Mission & Vision
We are an architecture and design firm, real estate development firm, and non-profit working to end mass incarceration. Our mission and vision is to use architecture to address the racism, poverty, and unequal access to resources caused by the criminal legal system itself. Our work counters the traditional adversarial and punitive architecture of justice—courthouses, prisons, and jails—by creating spaces and buildings for restorative justice, community building, and housing for people coming out of incarceration.
Our Bold Idea
Our bold idea is that by transforming the spaces and places where we do justice, we can help our society make the shift from a punitive justice system to a restorative justice system. We hope to see peacemaking centers in every community in this country and end the age of mass incarceration.
Our Philosophy
Restorative justice seeks to restore and repair the people and relationships impacted by crime by understanding victims’ needs and holding offenders accountable in a way that meets these needs. It brings victims and offenders together for face-to-face meetings to discuss impacts, needs, and, when appropriate, ways to repair damages. Thousands of these processes operate in the US, Canada, and Europe, with many dialogues occurring in prisons when the offender is incarcerated and the crimes have been violent. Research suggests that these encounters contribute to increased empathy, improved restitution completion, and reduced offending.
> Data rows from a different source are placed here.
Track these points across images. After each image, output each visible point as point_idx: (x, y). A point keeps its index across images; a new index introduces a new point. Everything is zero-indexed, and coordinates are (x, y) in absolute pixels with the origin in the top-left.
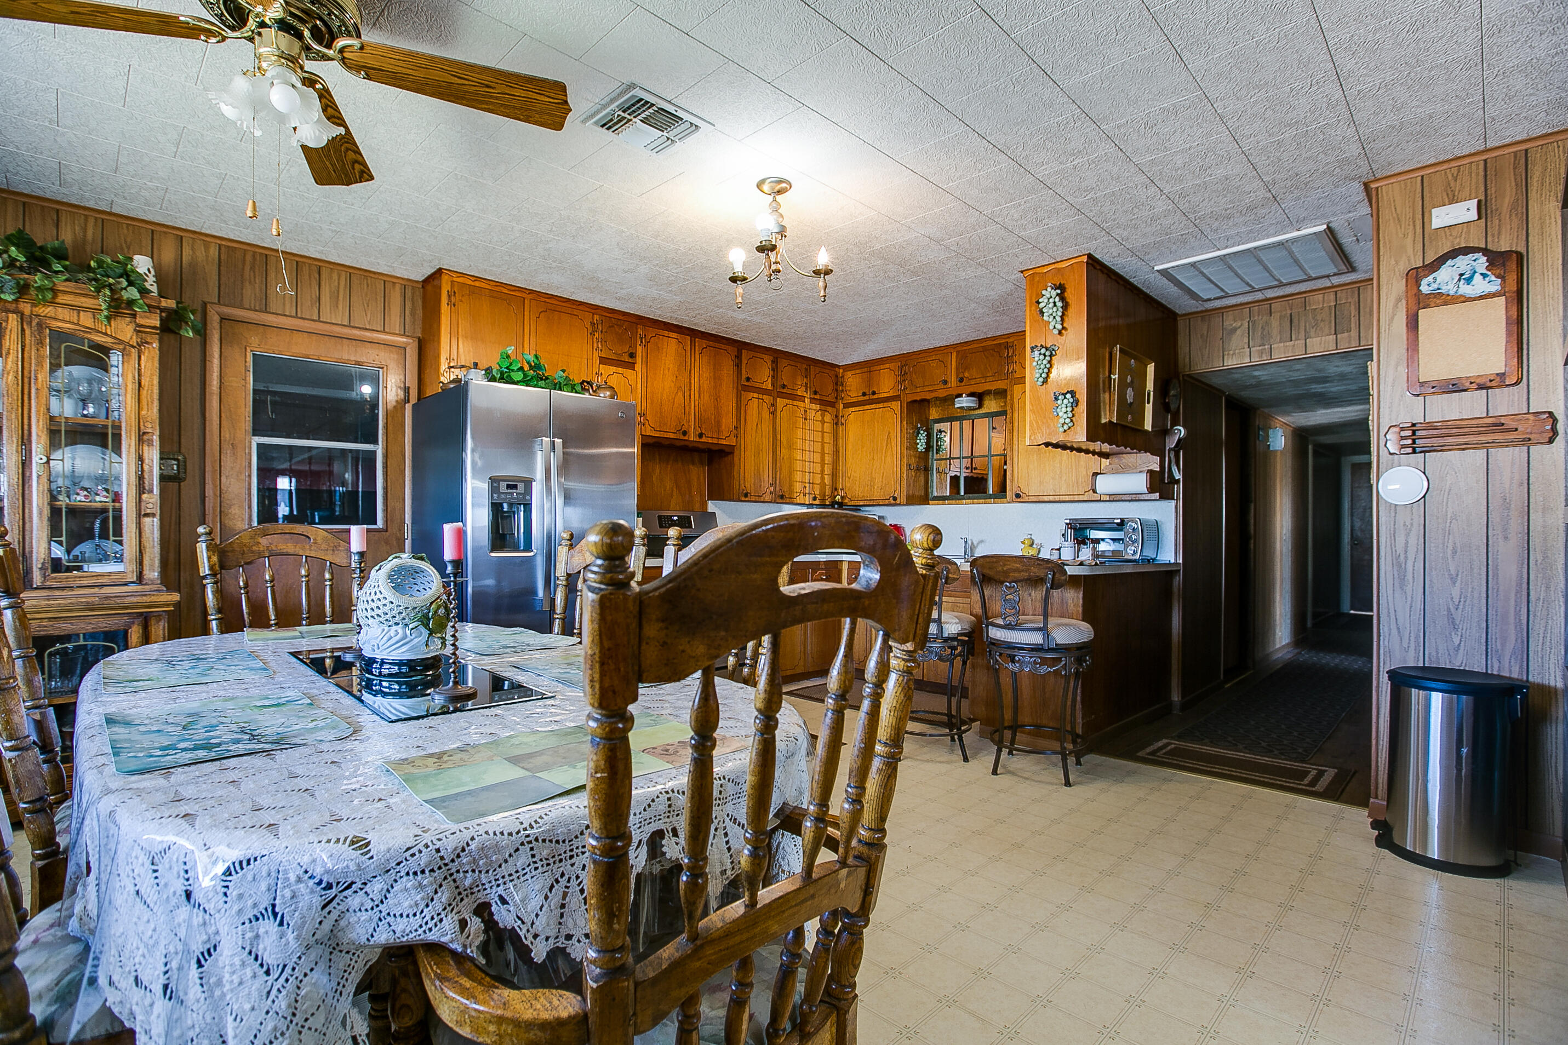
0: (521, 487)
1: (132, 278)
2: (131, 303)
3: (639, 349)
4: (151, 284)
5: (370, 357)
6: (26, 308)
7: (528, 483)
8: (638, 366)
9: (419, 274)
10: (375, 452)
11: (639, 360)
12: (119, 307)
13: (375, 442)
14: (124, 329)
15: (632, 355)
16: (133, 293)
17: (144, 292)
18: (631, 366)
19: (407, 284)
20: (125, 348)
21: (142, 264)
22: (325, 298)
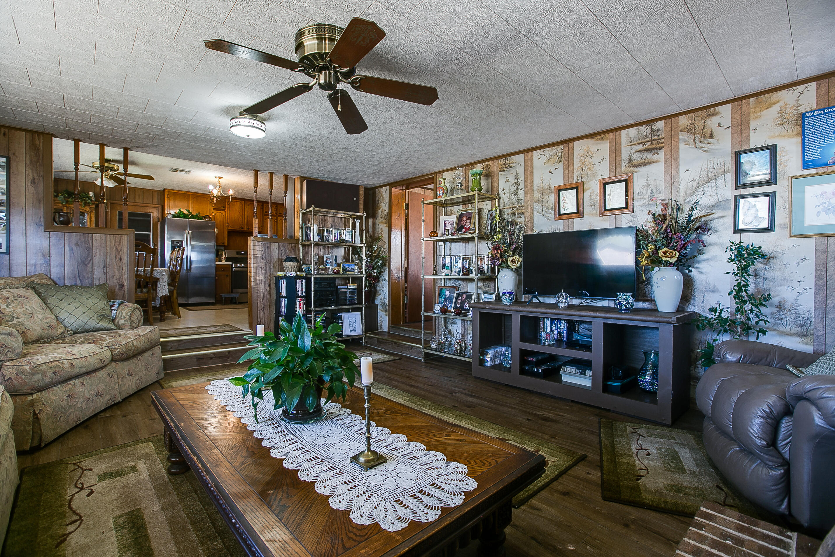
0: (180, 243)
1: (90, 198)
2: (89, 203)
3: (227, 205)
4: (93, 199)
5: (150, 210)
6: (68, 205)
7: (182, 242)
8: (226, 210)
9: (162, 189)
10: (150, 234)
11: (226, 208)
12: (86, 204)
13: (150, 232)
14: (88, 209)
15: (224, 207)
16: (89, 201)
17: (91, 200)
18: (224, 210)
19: (158, 192)
20: (87, 212)
21: (91, 194)
22: (137, 197)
Rather than focused on punishment, this philosophical approach to justice relies on values such as respect, participation, trust, accountability, and healing. Just as the principles and values of our punitive approach to justice manifest in our current justice architectural typologies, the philosophies of a restorative model can inform the design of justice spaces in a radically different way.
At DJDS our work is informed by these values and beliefs. Using the philosophy of restorative justice, we design physical environments in such a way that the environmental design supports the programs which occur within the space.
This concern for the design of the spaces in which restorative justice occurs is important, but not all that a truly restorative community requires. It also requires that we support the development of new types of housing and resource centers to address the root causes of mass incarceration and the decades of disinvestment, trauma, and harm done to our communities of color.